Will an aquarium come to midtown Manhattan– again?

From a pack of old, aquatic themed ‘cigarette cards’, naturally [NYPL]

Yesterday the Wall Street Journal reported that a Canadian developer may bring a luxury, multi-floor aquarium to a new skyscraper in Times Square. The proposed aquatic amusement, to feature “sharks, rays, penguins, otters” and a pirate museum, would liven up the freshly built, so-called 11 Times Square, at the corner of 42nd and 8th Avenue, a corner once famous as a place for picking up male hustlers.

This would not be the first time an aquarium graced midtown Manhattan. In fact, the first aquarium in this region was also a privately run endeavor — The Great New York Aquarium, located at 35th Street and Broadway, the latest escapade by William Cameron “W.C.” Coup, a former employee of P.T. Barnum.

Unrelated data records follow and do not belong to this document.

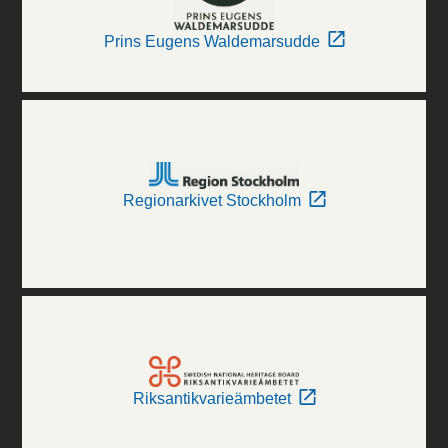
Prins Eugens Waldemarsudde
Regionarkivet Stockholm
Riksantikvarieämbetet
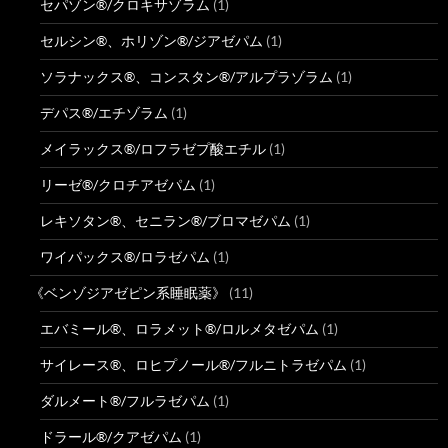
セパゾン®/クロキサゾラム
(1)
セルシン®、ホリゾン®/ジアゼパム
(1)
ソラナックス®、コンスタン®/アルプラゾラム
(1)
デパス®/エチゾラム
(1)
メイラックス®/ロフラゼプ酸エチル
(1)
リーゼ®/クロチアゼパム
(1)
レキソタン®、セニラン®/ブロマゼパム
(1)
ワイパックス®/ロラゼパム
(1)
《ベンゾジアゼピン系睡眠薬》
(11)
エバミール®、ロラメット®/ロルメタゼパム
(1)
サイレース®、ロヒプノール®/フルニトラゼパム
(1)
ダルメート®/フルラゼパム
(1)
ドラール®/クアゼパム
(1)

Coup knew something about spectacle as manager of the earliest incarnation of Barnum’s greatest contribution — P.T. Barnum’s Great Traveling Museum, Menagerie, Caravan, and Hippodrome, soon to the alleged ‘Greatest Show On Earth’, the first travelling circus. The show would soon make its home in Manhattan in 1874 on the site of an old train depot off Madison Square, a block that would later be built up to become the very first Madison Square Garden.

The Great New York Aquarium, glorious and rather tragic (for the aquatic captives, that is). Pic courtesy NYPL

For his next feat, opening on October, 11, 1876, Coup would bring the oceans to Manhattan. Of course, 35th Street was hardly “midtown” then; Central Park had only been completed a few years prior, Macy’s was still on 14th Street, and Longacre Square (future Times Square) was still the smelly home of horse stables and carriage houses. But theaters and concert halls, newspapers and restaurants, all of New York society was booming from Union Square to 34th Street, and thus Coup’s aquarium would have been nicely situated.

This was no ordinary aquarium. Like many museums and other ‘well-meaning’ spectacles of the time, the Aquarium mixed the outlandish with the intellectual, with libraries and laboratories on site, as much to give the joint credibility as for actual research.

The centerpiece was a gigantic tank fit for a whale; too bad the whale died in transit, sitting empty for opening day. Displays for porpoises, sharks and sea lions were scattered around it, swimming in small tanks with painted backgrounds featuring the creature’s native flora and fauna.

Like aquatic displays before it — such as the basement of Barnum’s American Museum — the environment was probably not very healthy for sea creatures. However, Coup did feature a set of fish hatcheries for display, possibly the first such nurseries ever featured in a public aquarium.

Coup’s venture was an immediate success, and he soon opened a smaller outlet in Coney Island. He was not long for the Great New York Aquarium however; after financial disagreements with his partner, animal importer Henry Reiche, Coup left to pursue other bizarre projects, including something called The New United Monster Shows.

Reiche, for his part, had made quite a name for himself in animal trade. He and his brother Charles had a pet store at 55 Chatham Street (that street is now Park Row today), equipped with a backyard pen for lions, monkeys and even gnus — all for sale to private collectors. (This helps explain the founding of places like the Central Park Zoo, formed from discarded animals left in the park.)

Reiche gnu, er, knew his animals, but he didn’t know business. An expensive endeavor to maintain and to import new creatures, Reiche attempted to draw audiences with theatrical performances and even pigeon shows set among the glowing tanks. Nothing worked, and so in 1881, the aquarium’s contents were auctioned off. I can’t imagine the creatures displayed here benefited well from this.

Of course, New York City would get its very first official aquarium many years later, in 1896, with the opening of one at Castle Garden (the once and future Castle Clinton). When Robert Moses drove it out of here in 1941, the city aquarium took up residence in Coney Island, where it remains today.